Perhaps the only aspect in which communism practiced that equality was precisely in its most sinister aspect, the warlike. Because in this book we find references to women engaged in the same fronts as the men who populated the Red Army.

And perhaps all those, men and women, were those who had the least reason to go to war. Because after Hitler on the horizon, Stalin was in the rear. Enemies of humanity on either side. Little or no hope of positive results in the event of victory. And those women doing their dark military duties may not yet have been aware of the stark paradox of their case.

Because the system would once again sell the idea of ​​defending the homeland, it would exalt the Soviet values ​​of equality and the necessary defense of the achieved status. For the Soviets, World War II was a strange battlefield with real enemies and sinister ghosts that darkened all hope.

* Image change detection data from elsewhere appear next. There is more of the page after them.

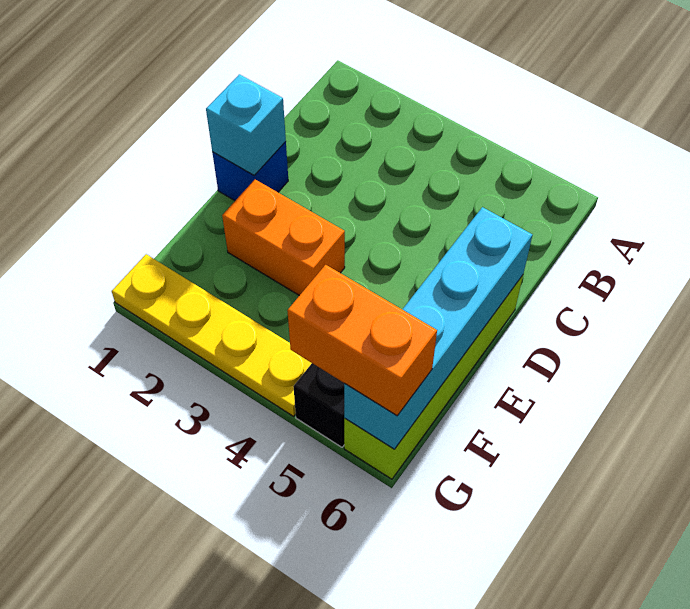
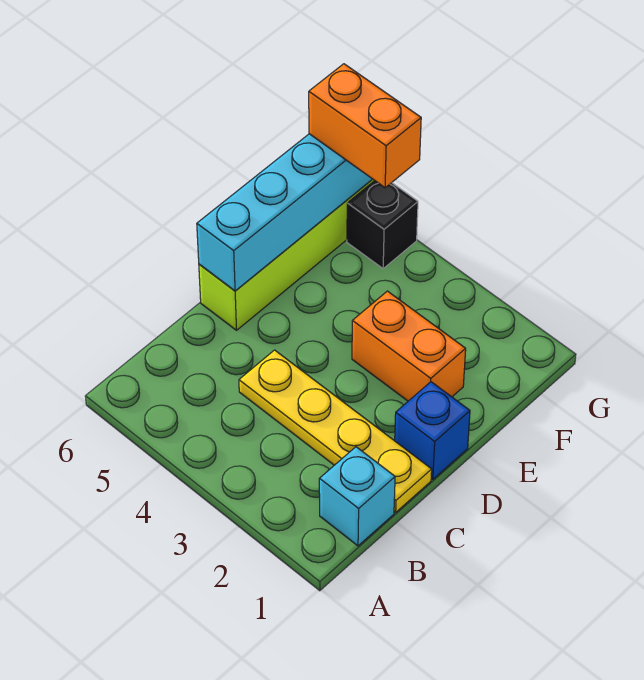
cyan 1x1 brick [206,74,286,176] -> cyan 1x1 brick moved to [319,447,395,546]
yellow 1x4 plate [112,254,312,416] -> yellow 1x4 plate moved to [239,350,432,512]

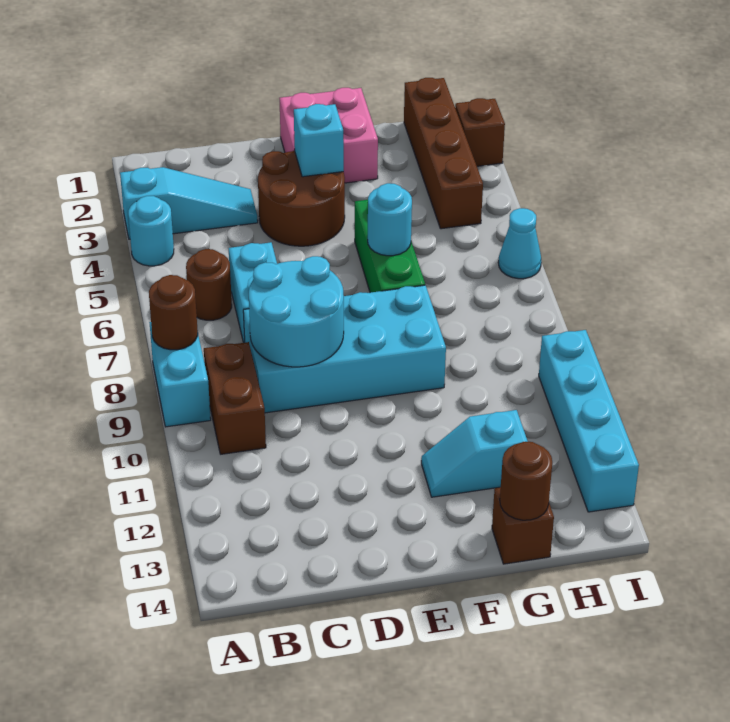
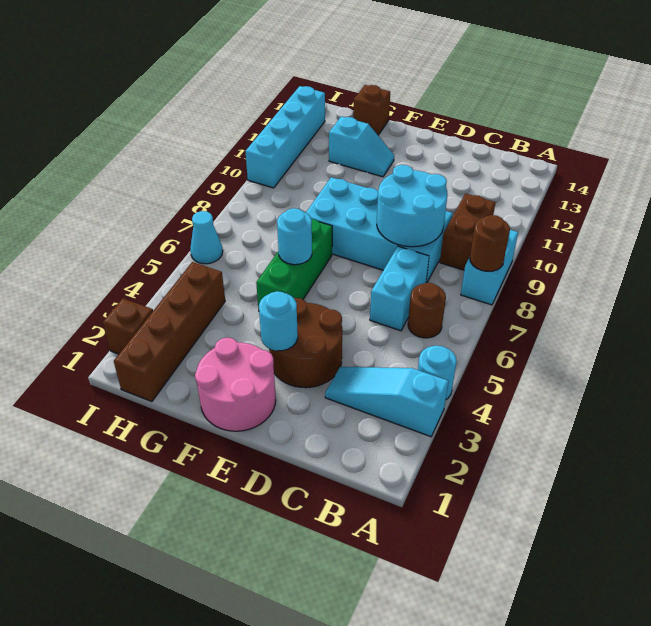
pink 2x2 brick [279,88,378,183] -> pink 2x2 round brick [195,337,276,431]
cyan 1x1 brick [294,104,344,177] -> cyan 1x1 round brick [259,291,298,351]
brown 1x1 round brick [500,442,552,520] -> none

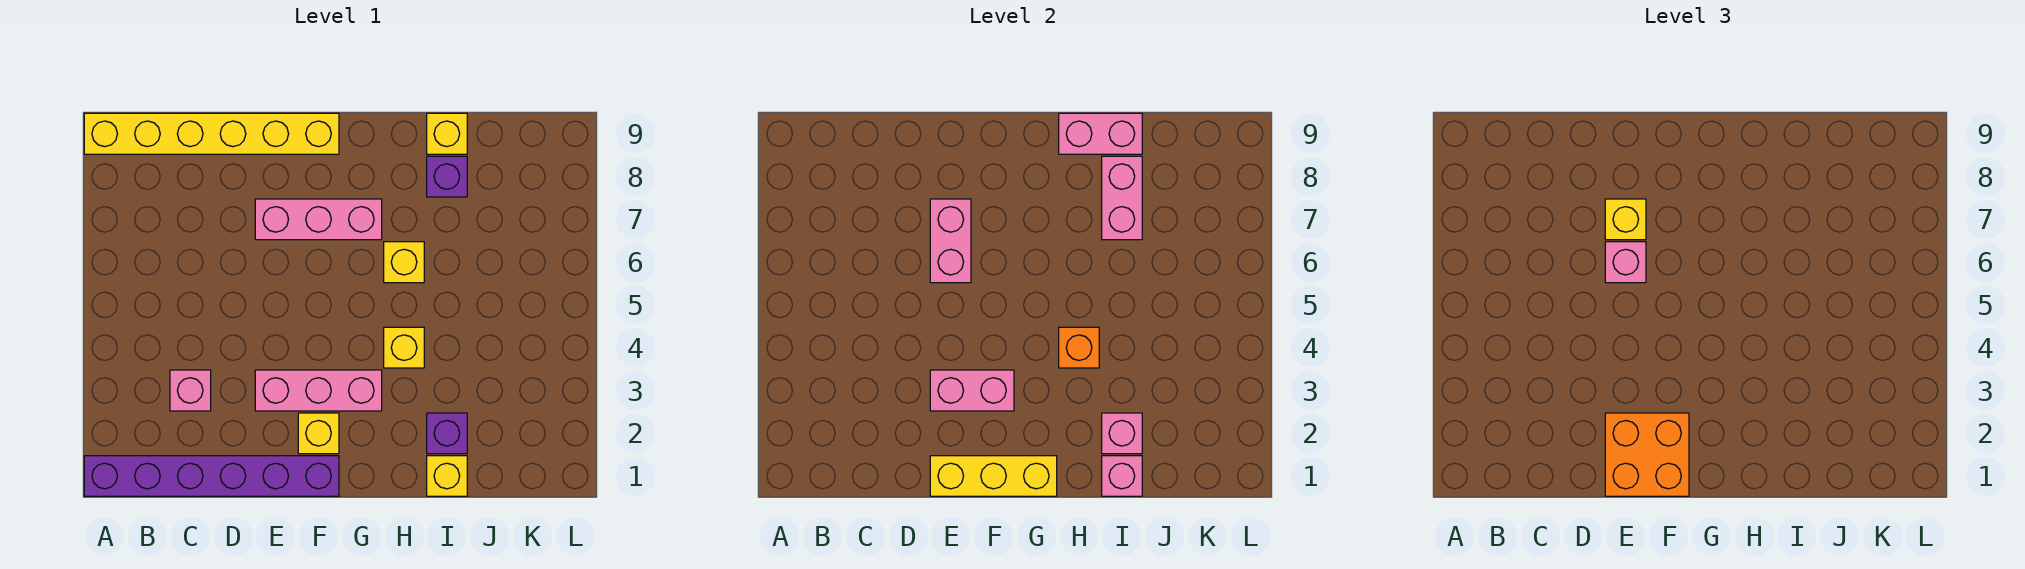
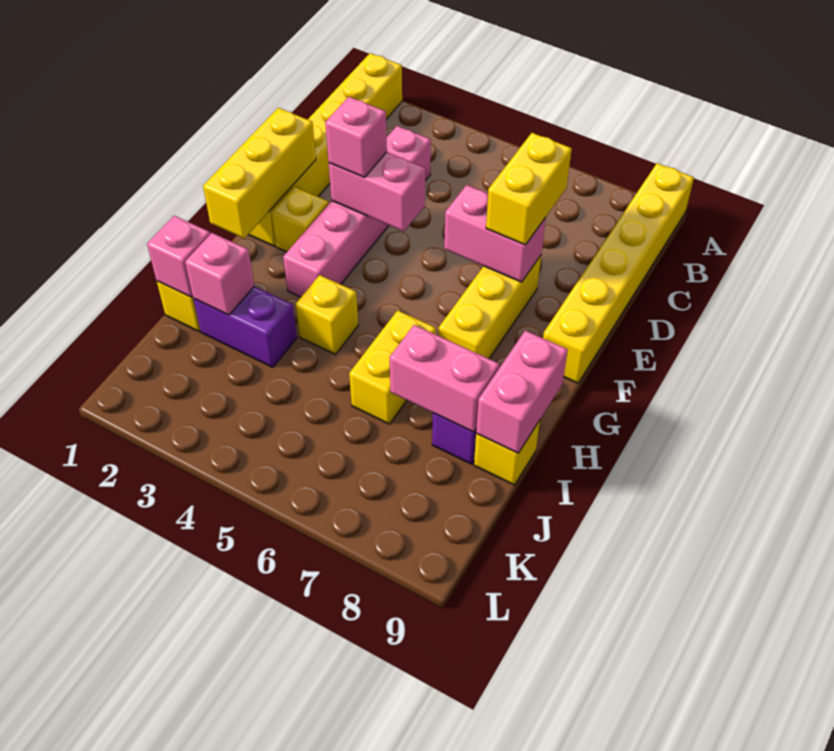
purple 1x6 brick [84,456,339,496] -> yellow 1x6 brick [248,53,402,246]
orange 2x2 brick [1605,413,1689,496] -> none
pink 1x2 brick [930,370,1014,411] -> pink 1x2 brick turned to [329,152,425,231]
pink 1x1 brick [1605,242,1646,283] -> pink 1x1 brick moved to [325,97,387,177]
pink 1x3 brick [255,199,382,240] -> yellow 1x3 brick [439,256,541,359]
yellow 1x1 brick [1605,199,1646,240] -> yellow 1x2 brick [486,133,572,245]
orange 1x1 brick [1059,327,1099,368] -> none
yellow 1x1 brick [384,242,424,283] -> yellow 1x2 brick [349,310,436,424]
purple 1x1 brick [427,413,467,454] -> purple 1x2 brick [194,287,297,367]

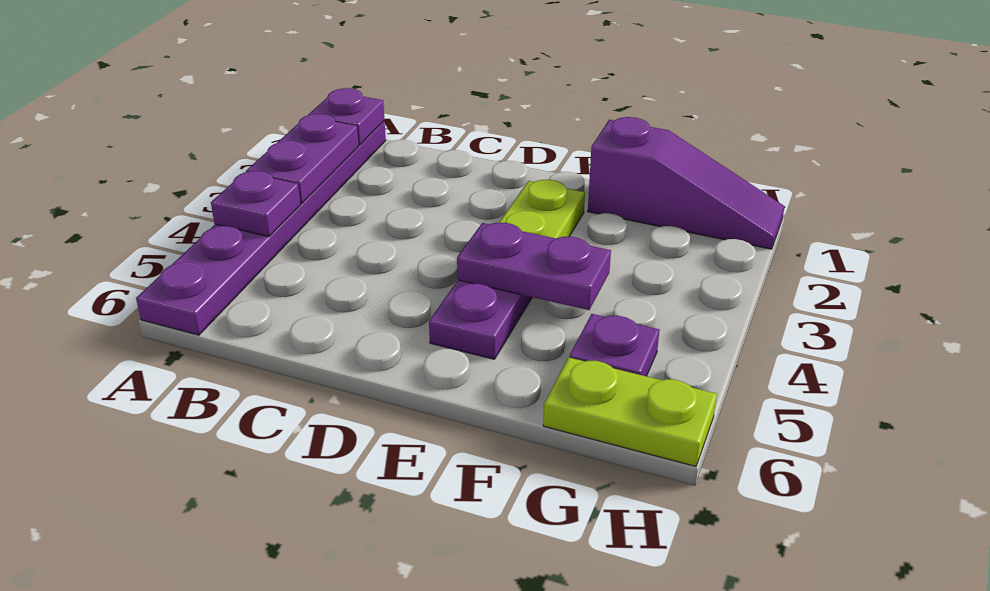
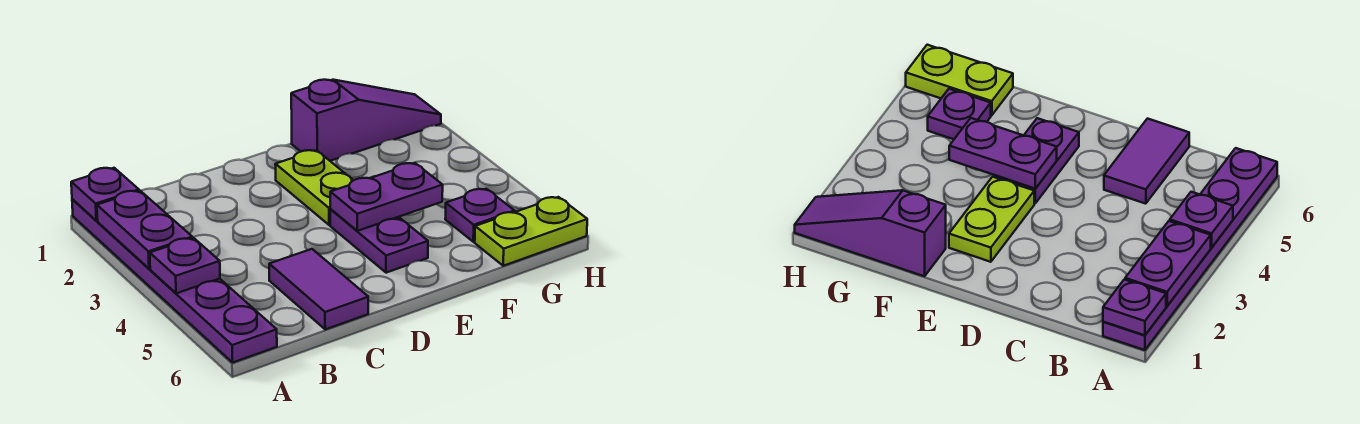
none -> purple 1x2 tile [269,249,368,329]

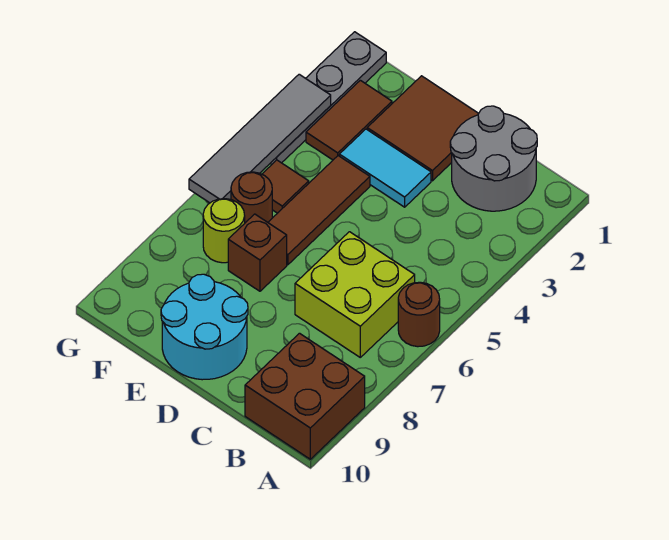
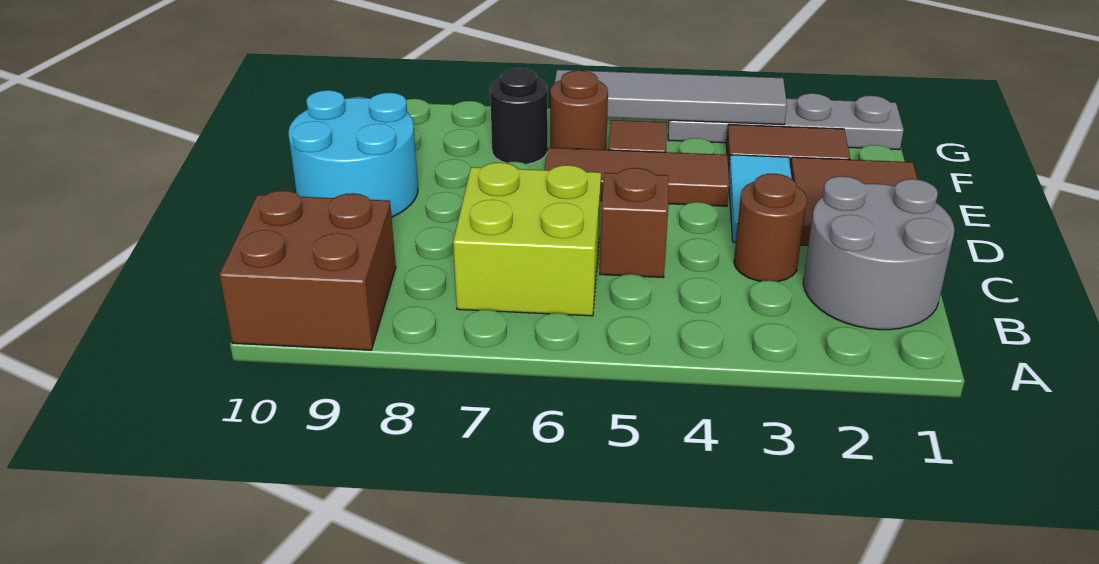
brown 1x1 round brick [398,282,440,347] -> brown 1x1 round brick moved to [734,174,807,282]
brown 1x1 brick [228,214,287,291] -> brown 1x1 brick moved to [600,168,668,277]
lime 1x1 round brick [203,199,245,263] -> black 1x1 round brick [490,68,548,164]

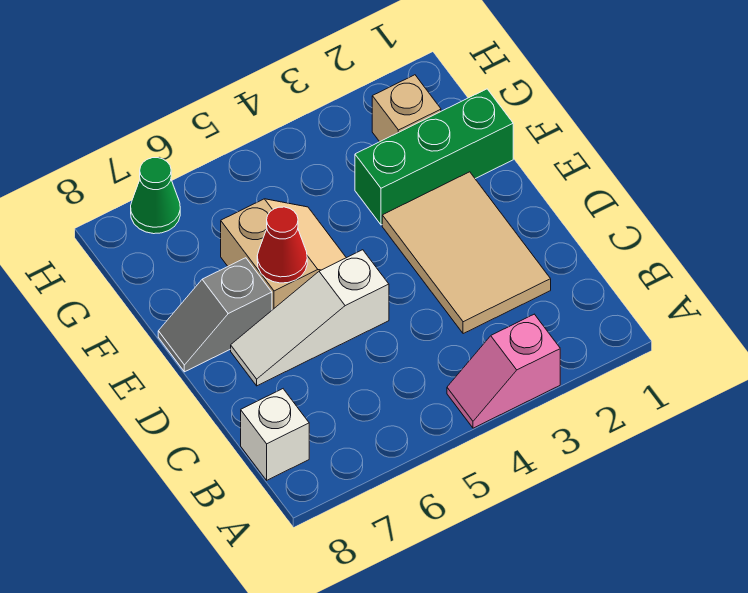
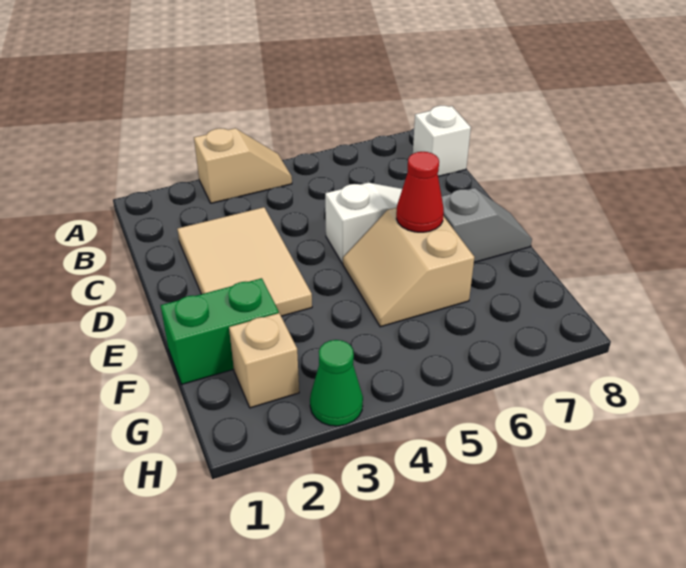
pink 1x2 slope [447,314,560,428] -> tan 1x2 slope [194,128,292,203]
green 1x3 brick [355,89,513,225] -> green 1x2 brick [161,278,279,384]
green 1x1 cone [131,158,180,234] -> green 1x1 cone moved to [310,340,363,426]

An apocalyptic scenario dotted with violence of all kinds, hopelessness and terror. New testimonies recovered by the author to confirm, from a first outburst of feminine vision, the disaster of disasters, the worst of wars spread across a vast battlefield called the USSR. And despite everything, Alexievich extracts that necessary humanity from the sum of chronicles and awakens the atavistic sensation that the greatest souls appear among all types of misery and crudeness.